→ Saved data entries
* * *
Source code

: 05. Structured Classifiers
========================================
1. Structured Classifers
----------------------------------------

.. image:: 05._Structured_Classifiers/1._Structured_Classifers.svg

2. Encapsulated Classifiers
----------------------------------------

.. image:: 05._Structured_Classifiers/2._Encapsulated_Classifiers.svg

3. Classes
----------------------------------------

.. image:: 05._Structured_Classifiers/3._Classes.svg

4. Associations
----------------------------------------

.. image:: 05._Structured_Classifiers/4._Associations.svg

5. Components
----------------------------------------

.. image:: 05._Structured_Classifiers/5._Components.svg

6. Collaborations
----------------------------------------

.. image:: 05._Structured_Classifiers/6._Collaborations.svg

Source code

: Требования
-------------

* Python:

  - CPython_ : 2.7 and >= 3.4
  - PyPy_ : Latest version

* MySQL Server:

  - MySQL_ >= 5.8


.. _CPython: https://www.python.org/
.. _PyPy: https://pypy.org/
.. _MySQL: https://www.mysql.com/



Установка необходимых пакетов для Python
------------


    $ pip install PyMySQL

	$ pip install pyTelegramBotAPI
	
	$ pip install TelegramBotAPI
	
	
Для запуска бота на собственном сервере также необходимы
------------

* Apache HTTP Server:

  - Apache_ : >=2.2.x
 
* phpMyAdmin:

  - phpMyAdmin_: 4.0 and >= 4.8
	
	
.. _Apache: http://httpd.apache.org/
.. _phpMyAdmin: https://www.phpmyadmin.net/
* * *
→ ASSIGNMENT
In the records above, copy exactly the lines from the one that contains "05. Structured Classifiers" through the last, and nothing else.

→ RESULT OF THIS EXERCISE
: 05. Structured Classifiers
========================================
1. Structured Classifers
----------------------------------------

.. image:: 05._Structured_Classifiers/1._Structured_Classifers.svg

2. Encapsulated Classifiers
----------------------------------------

.. image:: 05._Structured_Classifiers/2._Encapsulated_Classifiers.svg

3. Classes
----------------------------------------

.. image:: 05._Structured_Classifiers/3._Classes.svg

4. Associations
----------------------------------------

.. image:: 05._Structured_Classifiers/4._Associations.svg

5. Components
----------------------------------------

.. image:: 05._Structured_Classifiers/5._Components.svg

6. Collaborations
----------------------------------------

.. image:: 05._Structured_Classifiers/6._Collaborations.svg

Source code

: Требования
-------------

* Python:

  - CPython_ : 2.7 and >= 3.4
  - PyPy_ : Latest version

* MySQL Server:

  - MySQL_ >= 5.8


.. _CPython: https://www.python.org/
.. _PyPy: https://pypy.org/
.. _MySQL: https://www.mysql.com/



Установка необходимых пакетов для Python
------------


    $ pip install PyMySQL

	$ pip install pyTelegramBotAPI
	
	$ pip install TelegramBotAPI
	
	
Для запуска бота на собственном сервере также необходимы
------------

* Apache HTTP Server:

  - Apache_ : >=2.2.x
 
* phpMyAdmin:

  - phpMyAdmin_: 4.0 and >= 4.8
	
	
.. _Apache: http://httpd.apache.org/
.. _phpMyAdmin: https://www.phpmyadmin.net/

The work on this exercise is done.